Italien geht gegen Ratingagentur vor

18.11. Die neue italienische Regierung unter Mario Monti hat die Rückendeckung im Parlament für ihr Spar- und Sanierungsprogramm.
Italiens Premier Monti lässt sich von der Abwertung Italiens nicht beirren. Die Justiz startet Ermittlungen gegen Standard & Poor’s.

Von den Rückschlägen in den letzten Tagen ließ sich Premier Mario Monti nach außen nichts anmerken: Die amerikanische Ratingagentur Standard & Poor’s hat Italien vor einer Woche gleich um zwei Stufen herabgesetzt. Dann ließ Deutschland Monti mit seiner Forderungen nach mehr Unterstützung in der Schuldenkrise abblitzen. Schließlich platzte noch der für heute, Freitag, geplante römische Gipfel mit der deutschen Bundeskanzlerin Angela Merkel und dem französischen Staatspräsidenten Nicolas Sarkozy.

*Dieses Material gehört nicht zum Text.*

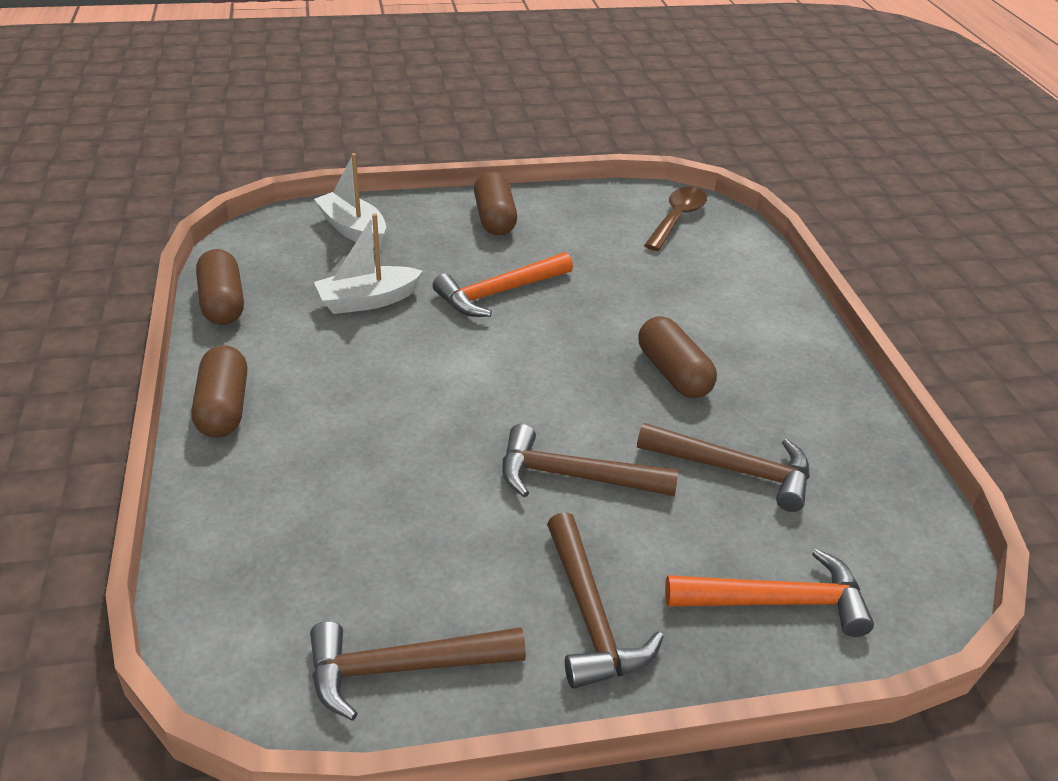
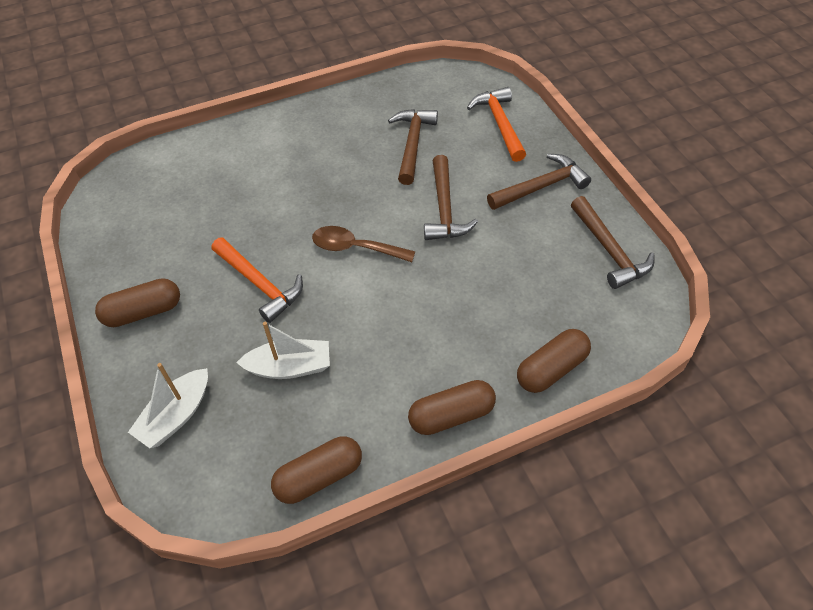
camera: 100 degrees left, 15 degrees up
white boat [314,213,423,314] -> white boat turned 60 degrees counterclockwise [236,322,330,379]
brown capsule [638,316,717,398] -> brown capsule moved to [517,329,591,393]
brown spoon [644,187,707,251] -> brown spoon moved to [312,226,415,262]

Doch Monti lässt sich nicht in die Enge treiben. Am Donnerstag hat die Justiz Razzien am Mailänder Sitz von Standard & Poor’s durchgeführt. Den Ermittlungen gingen Strafanzeigen von Verbraucherverbänden voran. Untersucht wird, ob hinter Kursstürzen an der Börse im vergangenen Juli kriminelle Machenschaften stecken. Laut Staatsanwaltschaft geht es bei den Ermittlungen auch um die Bonitäts-Senkung vom vergangenen Freitag.

Sparpaket

Monti scheint die Hürden als Ansporn zu nehmen und zieht entschlossen seine Reformen durch. Nach dem milliardenschweren Sparpaket „Salva Italia“, steht heute, Freitag, der zweite Akt bevor: Monti wird ein umfangreiches Liberalisierungsdekret im Ministerrat vorstellen. Neuerungen sind auf dem Energiesektor, im Transportwesen, bei Versicherungen, Banken, Apotheken und Tankstellen vorgesehen.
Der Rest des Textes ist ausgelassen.